_Job_:
Copy out the lines of the records exactly, beginning with the line that contains "genus: Lepidium" and ending with the line that contains "family: Dictyotaceae", both included.

_Records shown_:

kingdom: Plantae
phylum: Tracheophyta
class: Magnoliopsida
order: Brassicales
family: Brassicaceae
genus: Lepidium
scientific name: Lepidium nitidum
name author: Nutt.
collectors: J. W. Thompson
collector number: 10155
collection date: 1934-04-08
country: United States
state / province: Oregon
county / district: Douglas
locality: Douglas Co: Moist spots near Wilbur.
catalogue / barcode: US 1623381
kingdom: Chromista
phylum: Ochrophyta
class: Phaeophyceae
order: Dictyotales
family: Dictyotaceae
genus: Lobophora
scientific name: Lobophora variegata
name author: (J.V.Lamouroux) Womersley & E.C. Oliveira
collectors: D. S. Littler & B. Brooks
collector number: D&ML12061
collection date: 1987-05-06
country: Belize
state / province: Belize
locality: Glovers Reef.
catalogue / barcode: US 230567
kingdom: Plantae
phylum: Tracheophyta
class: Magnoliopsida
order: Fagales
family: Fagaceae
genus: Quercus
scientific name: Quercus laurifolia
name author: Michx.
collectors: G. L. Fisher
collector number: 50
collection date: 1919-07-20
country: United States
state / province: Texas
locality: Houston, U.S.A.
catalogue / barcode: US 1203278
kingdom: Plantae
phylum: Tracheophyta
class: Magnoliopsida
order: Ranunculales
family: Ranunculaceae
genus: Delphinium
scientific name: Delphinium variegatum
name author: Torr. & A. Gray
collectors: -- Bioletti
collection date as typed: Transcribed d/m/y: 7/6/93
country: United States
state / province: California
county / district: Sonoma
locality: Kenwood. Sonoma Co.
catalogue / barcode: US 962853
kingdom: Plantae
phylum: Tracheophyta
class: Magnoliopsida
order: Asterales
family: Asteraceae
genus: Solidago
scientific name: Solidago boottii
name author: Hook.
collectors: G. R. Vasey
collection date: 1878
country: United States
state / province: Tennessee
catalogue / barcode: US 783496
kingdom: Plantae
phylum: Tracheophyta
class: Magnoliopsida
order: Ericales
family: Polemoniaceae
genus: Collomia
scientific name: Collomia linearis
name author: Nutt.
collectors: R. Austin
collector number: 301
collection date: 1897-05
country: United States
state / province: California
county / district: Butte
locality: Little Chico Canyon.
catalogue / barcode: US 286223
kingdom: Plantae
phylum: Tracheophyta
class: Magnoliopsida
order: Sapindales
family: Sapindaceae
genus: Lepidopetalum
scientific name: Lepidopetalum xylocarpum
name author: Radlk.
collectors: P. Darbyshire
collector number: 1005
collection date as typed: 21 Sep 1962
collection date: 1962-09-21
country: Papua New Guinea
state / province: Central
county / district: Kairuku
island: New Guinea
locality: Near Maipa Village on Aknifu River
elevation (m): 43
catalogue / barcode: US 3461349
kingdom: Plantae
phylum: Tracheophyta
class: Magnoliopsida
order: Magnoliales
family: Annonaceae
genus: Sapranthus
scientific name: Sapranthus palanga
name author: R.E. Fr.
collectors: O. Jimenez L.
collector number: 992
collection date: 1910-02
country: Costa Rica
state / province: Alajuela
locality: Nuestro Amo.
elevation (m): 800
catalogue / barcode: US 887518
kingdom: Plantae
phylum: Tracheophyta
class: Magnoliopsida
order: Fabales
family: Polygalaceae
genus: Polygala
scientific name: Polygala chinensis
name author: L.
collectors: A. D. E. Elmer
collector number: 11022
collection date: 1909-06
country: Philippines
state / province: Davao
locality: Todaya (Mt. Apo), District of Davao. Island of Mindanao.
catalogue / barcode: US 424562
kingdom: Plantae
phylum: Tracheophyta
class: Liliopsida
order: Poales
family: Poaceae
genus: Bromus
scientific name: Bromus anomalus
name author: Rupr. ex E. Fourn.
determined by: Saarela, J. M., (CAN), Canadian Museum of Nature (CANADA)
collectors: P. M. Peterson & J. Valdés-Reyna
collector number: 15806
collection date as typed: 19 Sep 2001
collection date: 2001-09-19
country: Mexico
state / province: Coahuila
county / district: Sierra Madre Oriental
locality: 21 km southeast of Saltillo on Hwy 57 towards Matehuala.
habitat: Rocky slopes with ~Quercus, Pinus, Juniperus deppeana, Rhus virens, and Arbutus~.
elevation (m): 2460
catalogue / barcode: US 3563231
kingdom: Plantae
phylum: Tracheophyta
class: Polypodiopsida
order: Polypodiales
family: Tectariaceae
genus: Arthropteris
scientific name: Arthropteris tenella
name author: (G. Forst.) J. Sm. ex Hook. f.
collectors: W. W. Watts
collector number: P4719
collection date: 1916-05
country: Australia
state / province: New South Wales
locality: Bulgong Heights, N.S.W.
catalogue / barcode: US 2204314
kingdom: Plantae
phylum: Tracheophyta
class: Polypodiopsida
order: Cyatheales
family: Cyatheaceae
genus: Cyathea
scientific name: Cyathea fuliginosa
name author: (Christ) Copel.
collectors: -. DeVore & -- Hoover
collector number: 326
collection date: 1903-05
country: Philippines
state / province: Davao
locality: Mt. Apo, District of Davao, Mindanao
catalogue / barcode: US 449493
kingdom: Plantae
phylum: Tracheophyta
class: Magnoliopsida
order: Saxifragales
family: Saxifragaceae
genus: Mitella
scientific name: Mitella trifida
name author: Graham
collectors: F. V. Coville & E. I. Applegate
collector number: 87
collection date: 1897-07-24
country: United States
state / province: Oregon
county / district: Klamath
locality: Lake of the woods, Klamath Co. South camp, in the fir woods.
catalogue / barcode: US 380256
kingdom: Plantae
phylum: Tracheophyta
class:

_Response_:
genus: Lepidium
scientific name: Lepidium nitidum
name author: Nutt.
collectors: J. W. Thompson
collector number: 10155
collection date: 1934-04-08
country: United States
state / province: Oregon
county / district: Douglas
locality: Douglas Co: Moist spots near Wilbur.
catalogue / barcode: US 1623381
kingdom: Chromista
phylum: Ochrophyta
class: Phaeophyceae
order: Dictyotales
family: Dictyotaceae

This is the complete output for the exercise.